Twenty-five percent of patients lived in the least socioeconomically disadvantaged neighborhoods and almost 15 percent lived in the most disadvantaged neighborhoods.

About 12 percent of patients were Latinx, more than 11 percent were Black and nearly 67 percent of the patients were white. Of those white patients, more than 76 percent lived in the least disadvantaged neighborhoods.

Almost 31 percent of Black patients and almost 20 percent of Latinx patients lived in the most disadvantaged neighborhoods.

Patients in the most disadvantaged neighborhoods had the highest rates of hard-to-treat triple-negative breast cancer and local and distant metastases compared to those in less disadvantaged neighborhoods. The most disadvantaged neighborhoods also had the lowest percentage of patients to complete surgery and radiation and the highest percentage to receive chemotherapy.

Neighborhoods with higher socioeconomic status had a greater percentage of patients with localized cancer compared to more disadvantaged neighborhoods. Patients in these neighborhoods were also more likely to have a subtype of cancer that responds to hormone therapy and chemotherapy.

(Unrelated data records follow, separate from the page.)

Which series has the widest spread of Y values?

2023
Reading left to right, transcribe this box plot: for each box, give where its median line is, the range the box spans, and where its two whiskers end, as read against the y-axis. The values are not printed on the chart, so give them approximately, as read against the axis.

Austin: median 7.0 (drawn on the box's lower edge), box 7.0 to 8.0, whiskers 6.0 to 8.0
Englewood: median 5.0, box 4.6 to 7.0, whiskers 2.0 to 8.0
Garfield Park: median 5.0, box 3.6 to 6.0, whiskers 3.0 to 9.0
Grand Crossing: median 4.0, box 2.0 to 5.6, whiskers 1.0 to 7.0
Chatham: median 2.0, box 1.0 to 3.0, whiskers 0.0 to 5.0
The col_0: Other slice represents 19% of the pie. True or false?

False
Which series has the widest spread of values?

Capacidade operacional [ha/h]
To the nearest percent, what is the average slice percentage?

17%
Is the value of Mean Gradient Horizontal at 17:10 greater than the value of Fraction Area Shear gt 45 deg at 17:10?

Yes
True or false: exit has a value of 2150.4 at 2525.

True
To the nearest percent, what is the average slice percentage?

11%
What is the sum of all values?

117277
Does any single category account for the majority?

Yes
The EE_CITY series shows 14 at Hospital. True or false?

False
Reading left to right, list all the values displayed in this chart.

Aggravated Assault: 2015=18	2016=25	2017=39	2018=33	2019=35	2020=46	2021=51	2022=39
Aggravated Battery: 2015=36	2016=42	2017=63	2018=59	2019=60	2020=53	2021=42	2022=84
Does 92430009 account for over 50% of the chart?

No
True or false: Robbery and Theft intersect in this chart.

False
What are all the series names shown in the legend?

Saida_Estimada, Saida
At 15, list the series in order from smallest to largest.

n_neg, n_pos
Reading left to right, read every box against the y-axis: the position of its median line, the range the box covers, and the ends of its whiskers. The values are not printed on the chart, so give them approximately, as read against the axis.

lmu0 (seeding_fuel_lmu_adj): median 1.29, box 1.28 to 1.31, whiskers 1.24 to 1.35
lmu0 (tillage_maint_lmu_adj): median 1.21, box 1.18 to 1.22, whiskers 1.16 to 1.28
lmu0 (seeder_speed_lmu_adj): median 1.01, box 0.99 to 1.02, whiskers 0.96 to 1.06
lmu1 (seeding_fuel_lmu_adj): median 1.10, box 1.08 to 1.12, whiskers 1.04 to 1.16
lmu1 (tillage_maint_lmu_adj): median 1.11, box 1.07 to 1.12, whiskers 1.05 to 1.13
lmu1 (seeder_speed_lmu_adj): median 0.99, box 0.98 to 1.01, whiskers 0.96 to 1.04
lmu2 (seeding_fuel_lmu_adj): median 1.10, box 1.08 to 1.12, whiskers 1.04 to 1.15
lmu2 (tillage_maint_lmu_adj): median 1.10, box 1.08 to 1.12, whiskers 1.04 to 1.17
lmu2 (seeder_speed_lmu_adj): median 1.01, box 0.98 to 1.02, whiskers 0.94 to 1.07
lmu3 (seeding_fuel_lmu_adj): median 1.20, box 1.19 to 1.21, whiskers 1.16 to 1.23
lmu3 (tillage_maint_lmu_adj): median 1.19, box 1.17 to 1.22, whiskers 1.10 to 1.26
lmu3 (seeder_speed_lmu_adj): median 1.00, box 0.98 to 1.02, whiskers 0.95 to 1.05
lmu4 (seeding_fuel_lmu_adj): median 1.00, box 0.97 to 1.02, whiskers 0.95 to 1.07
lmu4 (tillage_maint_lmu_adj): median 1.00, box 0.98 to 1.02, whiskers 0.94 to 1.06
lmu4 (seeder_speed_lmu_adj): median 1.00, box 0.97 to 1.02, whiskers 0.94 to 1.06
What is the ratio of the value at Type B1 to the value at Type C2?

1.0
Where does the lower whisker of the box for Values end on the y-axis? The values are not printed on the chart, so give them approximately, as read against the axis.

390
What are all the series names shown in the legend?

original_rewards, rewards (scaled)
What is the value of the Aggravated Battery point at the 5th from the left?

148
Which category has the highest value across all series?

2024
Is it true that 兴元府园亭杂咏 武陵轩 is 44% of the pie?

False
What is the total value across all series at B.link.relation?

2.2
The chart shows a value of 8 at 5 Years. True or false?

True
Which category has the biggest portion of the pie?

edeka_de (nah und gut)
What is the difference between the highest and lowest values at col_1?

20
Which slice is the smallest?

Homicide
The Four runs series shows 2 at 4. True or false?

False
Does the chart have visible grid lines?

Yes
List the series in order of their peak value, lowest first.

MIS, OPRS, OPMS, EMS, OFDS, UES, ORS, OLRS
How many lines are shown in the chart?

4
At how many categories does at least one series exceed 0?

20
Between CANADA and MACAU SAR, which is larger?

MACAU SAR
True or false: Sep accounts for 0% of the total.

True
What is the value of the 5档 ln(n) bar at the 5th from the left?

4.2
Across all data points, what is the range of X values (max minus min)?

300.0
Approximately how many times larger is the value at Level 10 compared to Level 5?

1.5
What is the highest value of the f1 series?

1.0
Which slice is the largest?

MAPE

Patients living in advantaged neighborhoods were also more likely to complete surgery and radiation and the least likely to receive chemotherapy. By contrast, the most disadvantaged neighborhoods had the lowest percentage of patients to complete surgery and radiation and the highest percentage to receive chemotherapy.

Black patients' risk of dying from breast cancer was 16 percent higher than that of white patients.

After adjusting for age, race and ethnicity, cancer stage and subtype, area population density, insurance and type of treatment (surgery, radiation and chemotherapy), the study found that those living in the most socioeconomically disadvantaged neighborhoods had the highest overall mortality risk compared to those in more advantaged neighborhoods.

Even after controlling for individual factors, tumor characteristics and treatment, those living in the most disadvantaged neighborhoods still had a 43 percent higher risk of breast cancer-specific mortality than those in the least disadvantaged neighborhoods. Black patients' risk of dying from breast cancer was 16 percent higher than that of white patients.

The study is published in JAMA Network Open.